Neuroscience helps explain why adult relationships matter so deeply. Research on interpersonal synchrony demonstrates that when individuals experience empathy and connection, their nervous systems begin to align through shared affect, mirrored expressions, and coordinated physiological responses (Cirelli, 2014; Feldman, 2007). This synchrony supports co-regulation and trust. When educators experience this level of connection with colleagues, they are more capable of extending it to students. Conversely, when staff environments lack right-brain engagement, emotional attunement, and psychological safety, fragmentation becomes the norm rather than the exception.

Educators today are operating under unprecedented levels of stress. High workloads, accountability pressures, and ongoing social challenges have contributed to rising rates of burnout and compassion fatigue among school staff (Herman, 2018). Chronic stress does not remain contained within individuals; it permeates systems. Developmental research distinguishes between positive stress, tolerable stress, and toxic stress, with the latter emerging when stress is prolonged and unbuffered by supportive relationships (Shonkoff et al., 2012). The most effective buffer against toxic stress is not a program or policy, but relational support.

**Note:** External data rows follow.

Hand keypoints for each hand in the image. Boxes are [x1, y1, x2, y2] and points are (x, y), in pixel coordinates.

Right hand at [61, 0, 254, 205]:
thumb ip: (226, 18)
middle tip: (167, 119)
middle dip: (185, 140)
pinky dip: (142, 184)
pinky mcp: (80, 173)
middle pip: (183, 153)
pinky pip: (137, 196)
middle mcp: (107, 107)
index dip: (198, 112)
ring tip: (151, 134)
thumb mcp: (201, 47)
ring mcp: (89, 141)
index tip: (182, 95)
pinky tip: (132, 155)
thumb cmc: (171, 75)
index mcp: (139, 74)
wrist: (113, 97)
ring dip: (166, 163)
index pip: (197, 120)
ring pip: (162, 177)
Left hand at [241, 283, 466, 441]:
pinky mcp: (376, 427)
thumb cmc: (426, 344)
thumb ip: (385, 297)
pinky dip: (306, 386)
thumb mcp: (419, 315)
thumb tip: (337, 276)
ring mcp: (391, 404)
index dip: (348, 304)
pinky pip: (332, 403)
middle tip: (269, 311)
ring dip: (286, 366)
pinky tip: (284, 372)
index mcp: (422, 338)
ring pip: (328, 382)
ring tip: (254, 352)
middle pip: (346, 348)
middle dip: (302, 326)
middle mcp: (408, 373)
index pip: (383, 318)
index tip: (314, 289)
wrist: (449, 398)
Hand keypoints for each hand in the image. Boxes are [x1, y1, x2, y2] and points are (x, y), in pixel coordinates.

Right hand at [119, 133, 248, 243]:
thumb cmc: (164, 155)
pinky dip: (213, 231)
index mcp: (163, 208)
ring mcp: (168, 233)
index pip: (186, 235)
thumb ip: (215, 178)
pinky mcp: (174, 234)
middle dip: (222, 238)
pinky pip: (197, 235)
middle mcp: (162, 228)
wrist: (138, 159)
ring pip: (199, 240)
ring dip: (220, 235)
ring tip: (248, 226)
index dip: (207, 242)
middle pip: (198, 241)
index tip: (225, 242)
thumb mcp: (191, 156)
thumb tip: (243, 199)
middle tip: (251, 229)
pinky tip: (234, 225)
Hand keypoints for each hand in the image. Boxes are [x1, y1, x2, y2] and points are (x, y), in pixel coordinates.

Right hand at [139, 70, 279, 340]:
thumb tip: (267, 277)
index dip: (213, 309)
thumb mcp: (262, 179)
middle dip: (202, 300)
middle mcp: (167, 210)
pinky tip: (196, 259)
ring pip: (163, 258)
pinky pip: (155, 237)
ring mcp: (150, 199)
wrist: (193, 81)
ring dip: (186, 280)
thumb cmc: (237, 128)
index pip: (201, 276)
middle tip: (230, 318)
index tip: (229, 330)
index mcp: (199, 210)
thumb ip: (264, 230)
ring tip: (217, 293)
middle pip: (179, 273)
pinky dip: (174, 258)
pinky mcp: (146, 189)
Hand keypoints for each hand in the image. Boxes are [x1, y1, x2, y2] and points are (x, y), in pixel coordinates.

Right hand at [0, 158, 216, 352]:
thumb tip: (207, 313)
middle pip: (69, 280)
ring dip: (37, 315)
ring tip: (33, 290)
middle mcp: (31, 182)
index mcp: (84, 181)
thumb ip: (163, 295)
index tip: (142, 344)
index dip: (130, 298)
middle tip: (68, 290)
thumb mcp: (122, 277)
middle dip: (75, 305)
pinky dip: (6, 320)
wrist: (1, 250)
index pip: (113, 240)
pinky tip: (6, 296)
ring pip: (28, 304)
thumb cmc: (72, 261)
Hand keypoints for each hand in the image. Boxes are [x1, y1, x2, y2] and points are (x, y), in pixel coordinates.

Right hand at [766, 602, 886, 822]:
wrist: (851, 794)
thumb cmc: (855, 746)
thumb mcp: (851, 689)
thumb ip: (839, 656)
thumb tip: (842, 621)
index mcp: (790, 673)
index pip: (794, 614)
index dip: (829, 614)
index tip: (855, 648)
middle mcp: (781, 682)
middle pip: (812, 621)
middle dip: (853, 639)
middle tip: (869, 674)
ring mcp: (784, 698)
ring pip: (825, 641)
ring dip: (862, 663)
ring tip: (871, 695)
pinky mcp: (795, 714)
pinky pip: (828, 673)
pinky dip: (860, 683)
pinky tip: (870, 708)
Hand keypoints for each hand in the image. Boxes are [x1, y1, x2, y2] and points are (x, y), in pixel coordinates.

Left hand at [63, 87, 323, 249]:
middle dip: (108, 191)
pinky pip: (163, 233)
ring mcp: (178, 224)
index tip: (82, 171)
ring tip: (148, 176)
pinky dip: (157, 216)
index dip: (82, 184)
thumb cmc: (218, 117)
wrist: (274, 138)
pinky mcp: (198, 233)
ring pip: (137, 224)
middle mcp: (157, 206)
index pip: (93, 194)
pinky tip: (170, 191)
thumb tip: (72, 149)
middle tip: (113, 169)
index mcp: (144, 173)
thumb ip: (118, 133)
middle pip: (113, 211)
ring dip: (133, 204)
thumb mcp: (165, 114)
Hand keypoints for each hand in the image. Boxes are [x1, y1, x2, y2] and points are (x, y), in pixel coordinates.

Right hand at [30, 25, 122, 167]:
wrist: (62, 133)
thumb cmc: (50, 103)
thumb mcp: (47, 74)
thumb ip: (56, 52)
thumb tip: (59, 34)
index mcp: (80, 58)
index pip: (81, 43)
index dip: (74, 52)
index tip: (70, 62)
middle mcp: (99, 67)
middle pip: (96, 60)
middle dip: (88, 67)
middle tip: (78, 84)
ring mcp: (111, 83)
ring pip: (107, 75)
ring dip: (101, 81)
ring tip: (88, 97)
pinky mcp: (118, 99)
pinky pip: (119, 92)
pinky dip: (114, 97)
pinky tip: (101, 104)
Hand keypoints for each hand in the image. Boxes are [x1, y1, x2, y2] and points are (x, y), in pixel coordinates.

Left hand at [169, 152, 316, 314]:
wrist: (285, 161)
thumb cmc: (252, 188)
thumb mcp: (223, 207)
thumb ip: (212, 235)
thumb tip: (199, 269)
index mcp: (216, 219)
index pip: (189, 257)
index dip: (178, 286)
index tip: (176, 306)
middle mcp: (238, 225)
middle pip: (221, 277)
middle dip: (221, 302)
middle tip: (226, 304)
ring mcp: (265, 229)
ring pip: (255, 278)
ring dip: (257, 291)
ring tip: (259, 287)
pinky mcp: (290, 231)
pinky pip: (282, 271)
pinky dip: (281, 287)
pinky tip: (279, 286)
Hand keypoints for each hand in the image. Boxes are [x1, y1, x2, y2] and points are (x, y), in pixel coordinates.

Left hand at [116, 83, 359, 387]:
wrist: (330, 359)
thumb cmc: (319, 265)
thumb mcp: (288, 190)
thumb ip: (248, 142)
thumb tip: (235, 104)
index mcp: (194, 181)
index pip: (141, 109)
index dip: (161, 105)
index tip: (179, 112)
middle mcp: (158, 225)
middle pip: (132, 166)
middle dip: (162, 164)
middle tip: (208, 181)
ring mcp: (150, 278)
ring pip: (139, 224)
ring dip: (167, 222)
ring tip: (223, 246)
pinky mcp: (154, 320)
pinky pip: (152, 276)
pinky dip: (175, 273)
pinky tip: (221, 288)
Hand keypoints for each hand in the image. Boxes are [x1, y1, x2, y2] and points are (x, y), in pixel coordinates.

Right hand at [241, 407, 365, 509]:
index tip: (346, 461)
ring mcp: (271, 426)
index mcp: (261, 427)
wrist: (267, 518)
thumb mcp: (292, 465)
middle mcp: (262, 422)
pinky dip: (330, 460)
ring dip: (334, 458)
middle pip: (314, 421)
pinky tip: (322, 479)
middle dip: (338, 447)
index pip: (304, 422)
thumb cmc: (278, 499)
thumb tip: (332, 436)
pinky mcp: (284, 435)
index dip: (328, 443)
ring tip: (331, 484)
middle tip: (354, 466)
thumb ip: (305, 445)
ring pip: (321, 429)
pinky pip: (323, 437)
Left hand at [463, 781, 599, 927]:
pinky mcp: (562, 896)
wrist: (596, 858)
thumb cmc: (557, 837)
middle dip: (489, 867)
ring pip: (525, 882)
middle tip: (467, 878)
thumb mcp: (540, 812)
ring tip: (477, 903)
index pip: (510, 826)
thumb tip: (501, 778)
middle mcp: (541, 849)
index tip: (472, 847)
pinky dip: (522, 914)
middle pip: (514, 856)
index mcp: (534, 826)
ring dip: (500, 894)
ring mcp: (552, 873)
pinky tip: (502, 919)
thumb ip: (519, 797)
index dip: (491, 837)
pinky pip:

Healthy relationships also require the capacity for healthy conflict. In psychologically safe environments, individuals feel secure enough to engage in difficult conversations, voice concerns, and challenge ideas without fear of retaliation. Restorative cultures do not eliminate conflict; they create conditions where conflict can be engaged productively. When safety is present, disagreement becomes a source of growth rather than division. This applies as much to adult teams as it does to students.

Ultimately, prioritizing the human must come before prioritizing systems, initiatives, or outcomes. Schools that center relationships acknowledge that learning, behavior, attendance, and culture are all relational phenomena. By investing in adult cohesion, modeling regulation, and fostering environments where connection precedes correction, restorative schools create the conditions for students and staff alike to thrive.